Like General Motors and Fiat Chrysler, Ford Motor Company has continually failed to convince Wall Street analysts and investors of the worthiness of its stock price over the last few years. Tonight, reports indicate that situation may have cost Ford CEO Mark Fields his job at the automaker.
We reached out to Ford for comment but have not heard back yet; this report is yet unconfirmed, but Forbes said the announcement is expected to come Monday morning.
From the story:
The shakeup is a result of Executive Chairman Bill Ford and the rest of the board losing confidence in Fields’ leadership, according to people familiar with the board’s thinking. Fields replaced Alan Mulally in mid-2014, but lacked his predecessor’s ability to rally employees around a common mission or to make critical decisions about the company’s strategy.

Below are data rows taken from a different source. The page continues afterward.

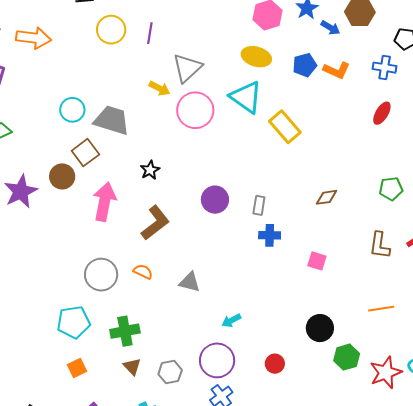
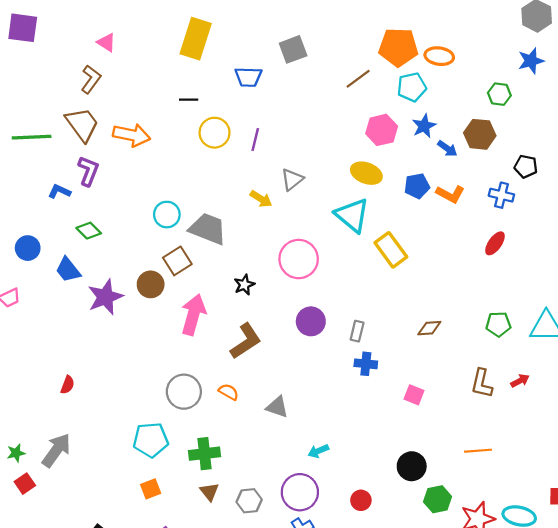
gray triangle: (187, 68) -> (292, 179), size x0.7
pink circle: (195, 110) -> (299, 259), moved

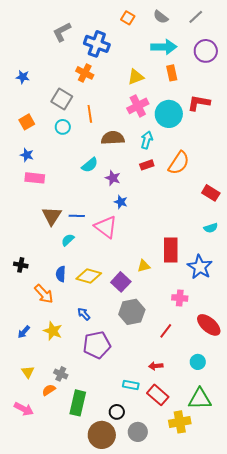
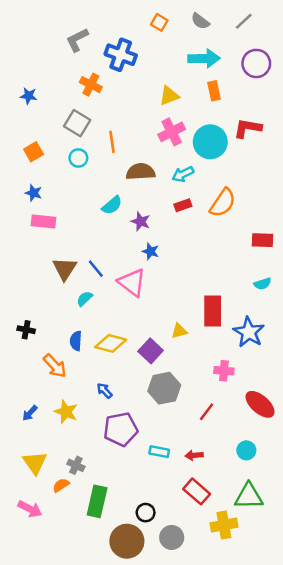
orange cross: (85, 73) -> (91, 85), moved
cyan arrow: (147, 140) -> (183, 174), turned -132
red rectangle: (211, 193) -> (263, 240), turned -30
blue line: (77, 216) -> (96, 269), turned 49
yellow triangle: (28, 372) -> (35, 463), size x1.5
cyan rectangle: (131, 385) -> (159, 452), moved

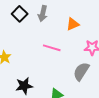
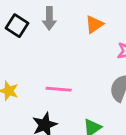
pink line: (52, 48) -> (59, 89), moved

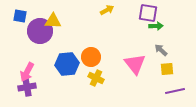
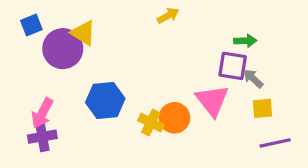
purple square: (148, 13) -> (233, 66), moved
blue square: (20, 16) -> (31, 25), turned -32
yellow triangle: (53, 21) -> (83, 33), turned 30
orange circle: (91, 57) -> (174, 118), moved

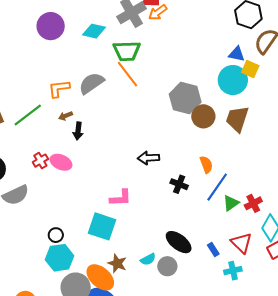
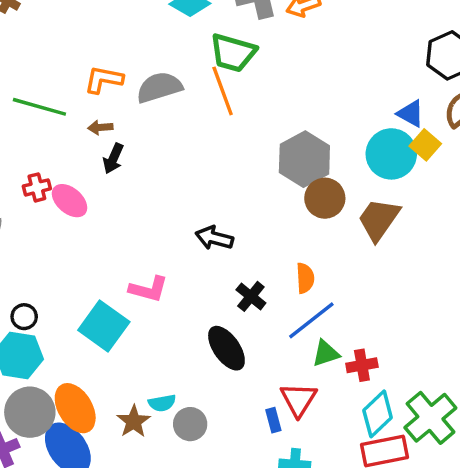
green line: (28, 115) -> (39, 107), turned 36
black ellipse: (179, 242) -> (226, 348), moved
red triangle: (242, 243) -> (299, 400), moved
brown star: (117, 263) -> (134, 421), moved

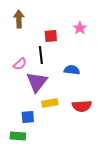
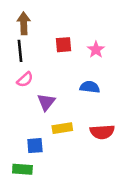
pink star: (80, 28) -> (96, 50), moved
black line: (41, 55) -> (20, 51), moved
purple triangle: (37, 82) -> (46, 102), size x0.7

“Without Alan, it’s back to the inmates running the asylum,” said one insider.
Directors were increasingly alarmed by the deterioration in Ford’s business, despite hefty profits from its flagship F-series pickup truck line, said people familiar with the board’s thinking.
The Wall Street Journal also reported “significant changes to the auto maker’s senior leadership team,” but the story does not note the firing of Fields. Forbes says that James P. Hackett, the head of Ford’s Smart Mobility LLC subsidiary, will take Fields’ place.
Under Fields, Ford underwent a shift toward becoming a “mobility” company focused on apps, ride-sharing and autonomous vehicles, to say nothing of big headline-making products like the new Ford GT. At the same time, that mobility strategy has often felt haphazard and ineffective; it’s safe to say FordPass hasn’t exactly transformed the way we get around.
And Ford has suffered from the same problems that its traditional American automaker contemporaries faced: namely, convincing Wall Street that its stock price was worth a damn and that it could effectively weather another recession, economic crisis or a spike in gasoline prices. (Indeed, these days Tesla is more valuable than GM is.) And in an effort to cut costs and invest in technology, Ford recently announced a layoff of some 1,400 people.
As Forbes and the Journal note, Ford’s stock price plummeted nearly 40 percent under Fields’ tenure. If this report is true, it is not hard to see why the board had simply had enough.
More on this as we get it tomorrow, but if it is true, it is probably the starkest example yet of how traditional automakers are facing existential challenges in this new era of “mobility” and technological disruption.
UPDATE: Ford confirmed the news in a press release:
Ford Motor Company today named Jim Hackett as its new president and CEO and announced key global leadership changes designed to further strengthen its core automotive business and accelerate a strategic shift to capitalize on emerging opportunities.
Hackett, 62, has a long track record of innovation and business success as CEO of Steelcase, Interim Athletic Director at the University of Michigan and executive chairman of Ford Smart Mobility LLC since March 2016.
Reporting to Executive Chairman Bill Ford, Hackett will lead Ford’s worldwide operations and 202,000 employees globally. He succeeds Mark Fields, 56, who has elected to retire from Ford after a successful 28-year career with the company.